*Input data*:

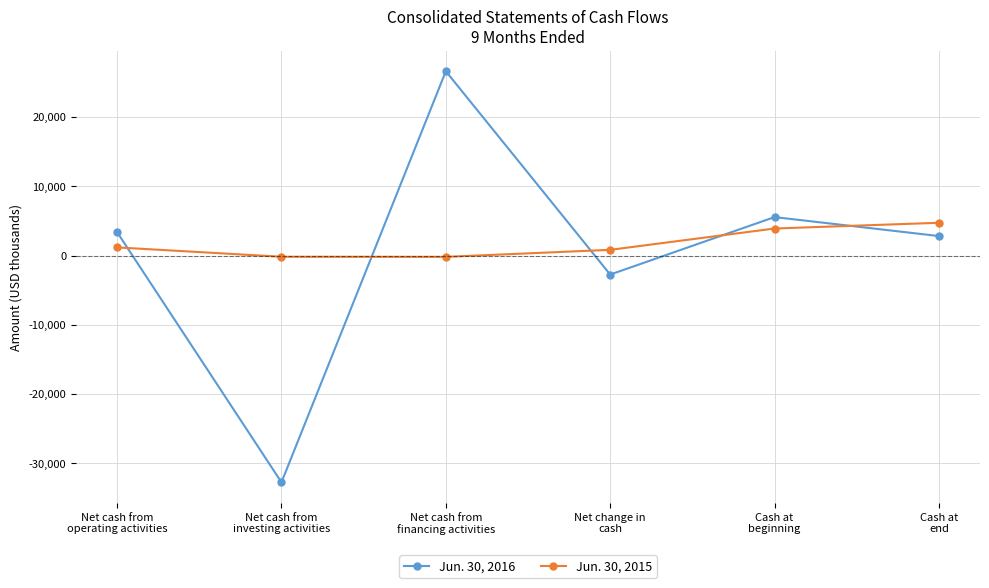

What is the difference between the maximum and second lowest values in the Jun. 30, 2016 series?

29348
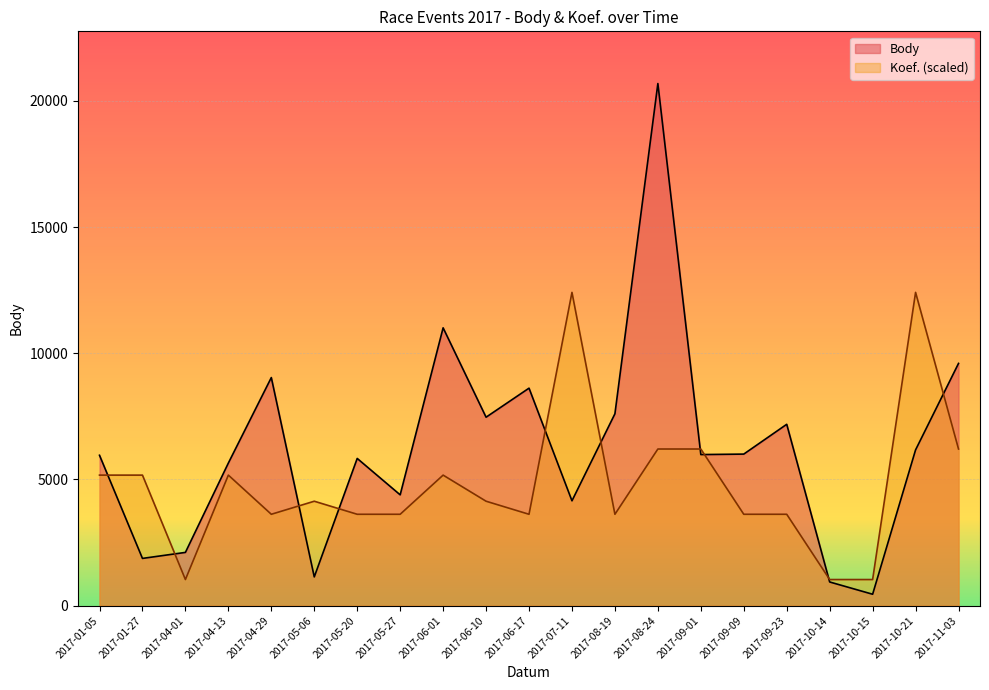

How many interior local valleys does the Body series have?

7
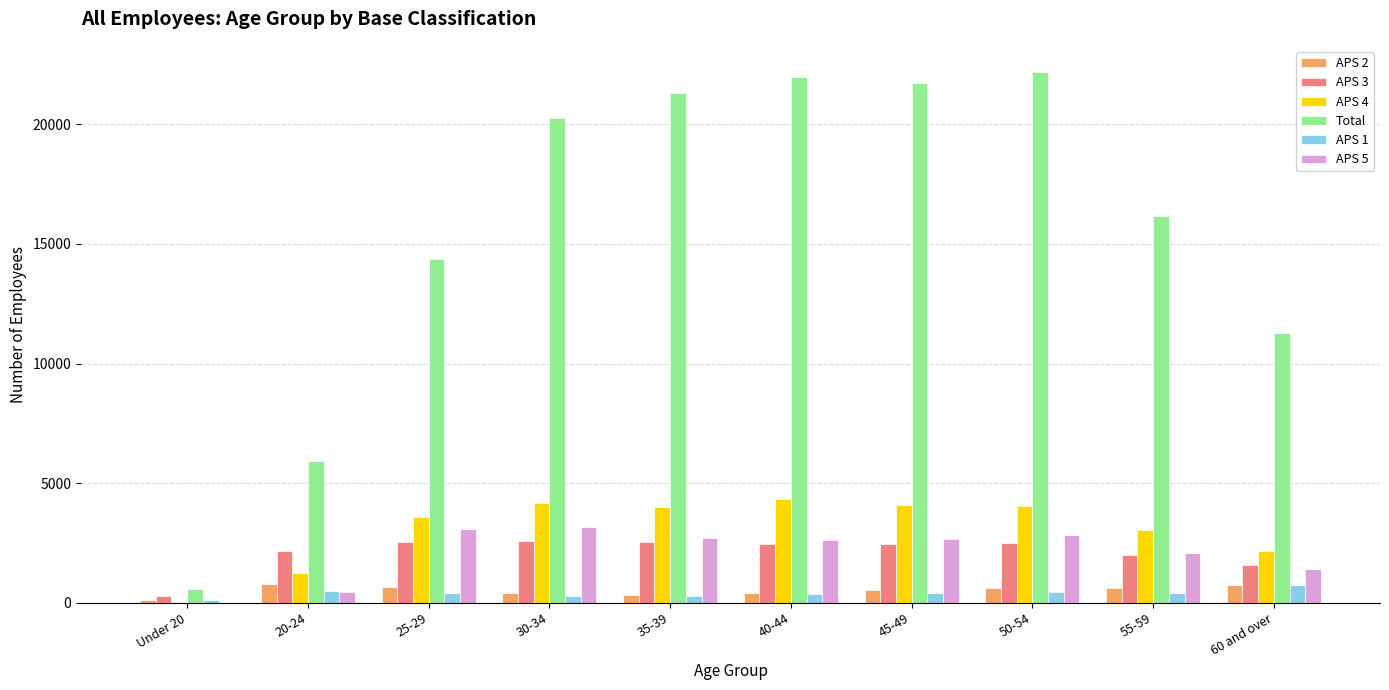

What is the total value across all series at 20-24?

10986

*Written task*:
Rewrite the whole listing above as a numbered list, one line per entry, without the blank lines or the pictures.

*Problem solution*:
1. What is the difference between the maximum and second lowest values in the Jun. 30, 2016 series?
2. 29348
3. How many interior local valleys does the Body series have?
4. 7
5. What is the total value across all series at 20-24?
6. 10986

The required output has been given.